The main things you need to know about the bicycle warranty
The warranty is a protection given to consumers against defects and malfunctions of a product they have purchased, as long as these are attributable to the manufacturer or seller. As you probably know, it is sufficient to present the purchase receipt or invoice, without the need for a separate document, so it is important that you keep them (as well as knowing where the serial number is). There are two types of warranty.
The first is the legal one, which until last year was 2 years, and which on January 1st was extended to 3 years. So if you buy a new bike in 2022, it will be covered until the same date in 2025. The other is the commercial warranty, which is the one offered, on top of that, by a certain manufacturer, on a voluntary basis.
In the case of bikes, almost all brands offer it. But it is necessary to read the conditions carefully, because the key here is that the problems are "attributable to the manufacturer". And there are a few more details that we will tell you below and that are important to handle.
What it does not cover: components, wear and tear, paintwork...
Most warranties usually only cover the frame. That's often what the brand has manufactured, while the rest are components. So even if your Trek, for example, has a lifetime warranty, if there is a defect in the derailleur, you can't address it to the American company.
You will have to claim to Shimano, Campagnolo or the manufacturer of the derailleur in question, and that part will probably be covered for the 3 years required by law, but no more. Furthermore, this does not include the so-called 'wear parts' (chain, brake pads, tyres...), which are covered for much shorter periods of a few months.
Furthermore, as we have said, they will only repair or replace the frame if the breakage or defect is due to faults in the materials or in the manufacturing process. Obviously, they will not do so if it has to do with an accident or poor maintenance that you have carried out.

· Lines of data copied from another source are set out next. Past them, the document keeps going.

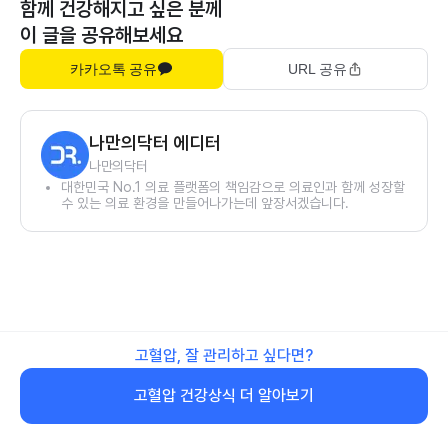
함께 건강해지고 싶은 분께
이 글을 공유해보세요
카카오톡 공유
URL 공유
나만의닥터 에디터
나만의닥터
대한민국 No.1 의료 플랫폼의 책임감으로 의료인과 함께 성장할
수 있는 의료 환경을 만들어나가는데 앞장서겠습니다.
고혈압, 잘 관리하고 싶다면?
고혈압 건강상식 더 알아보기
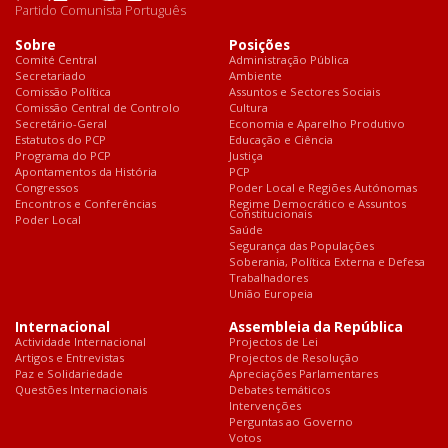
Partido Comunista Português
Sobre
Posições
Comité Central
Administração Pública
Secretariado
Ambiente
Comissão Política
Assuntos e Sectores Sociais
Comissão Central de Controlo
Cultura
Secretário-Geral
Economia e Aparelho Produtivo
Estatutos do PCP
Educação e Ciência
Programa do PCP
Justiça
Apontamentos da História
PCP
Congressos
Poder Local e Regiões Autónomas
Encontros e Conferências
Regime Democrático e Assuntos
Constitucionais
Poder Local
Saúde
Segurança das Populações
Soberania, Política Externa e Defesa
Trabalhadores
União Europeia
Internacional
Assembleia da República
Actividade Internacional
Projectos de Lei
Artigos e Entrevistas
Projectos de Resolução
Paz e Solidariedade
Apreciações Parlamentares
Questões Internacionais
Debates temáticos
Intervenções
Perguntas ao Governo
Votos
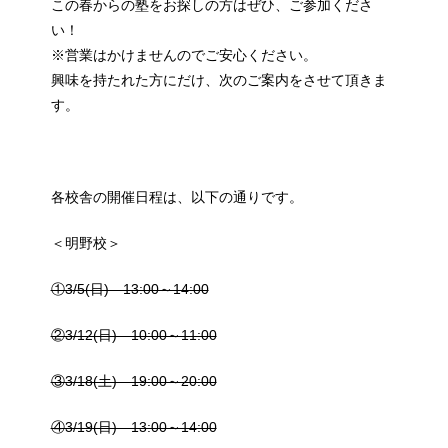
この春からの塾をお探しの方はぜひ、ご参加くださ
い！
※営業はかけませんのでご安心ください。
興味を持たれた方にだけ、次のご案内をさせて頂きま
す。
各校舎の開催日程は、以下の通りです。
＜明野校＞
①3/5(日) 13:00～14:00
②3/12(日) 10:00～11:00
③3/18(土) 19:00～20:00
④3/19(日) 13:00～14:00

More things to bear in mind: in principle, the company will also not take responsibility if you have made modifications, or negligent use of the bike, or if you do not respect the maintenance schedule they set. Even something as seemingly innocent as a paint change voids the warranty on most brands.
In addition, if you sell it to a private individual during the legal warranty period, that person will also be covered, but the commercial warranty is usually only valid for the original purchaser. If it passes into other hands, it will be considered terminated. However, if it is sold second-hand through a dealer, the dealer is obliged to give the new buyer a warranty of at least one year.
Lifetime warranty... is it worth it?
You may have heard that many brands (such as Specialized, Trek, BH, Merida...) already offer lifetime warranty on their frames. And, knowing all of the above, you may wonder if that makes any sense. And the truth is... it depends.
It is never a bad thing to be guaranteed against defects for as long as the bike lasts. Above all, because there is usually no additional cost. On the other hand, it is true that most manufacturing defects become apparent in the first weeks or months of ownership. It would be very rare for us to discover a material defect 6 years after owning it.
Therefore, the 'lifetime' guarantee may be something to consider, but it should not condition our purchase. After all, the minimum imposed by legislation (3 years) is already long enough for us to be fully aware of whether the product we have bought is defective.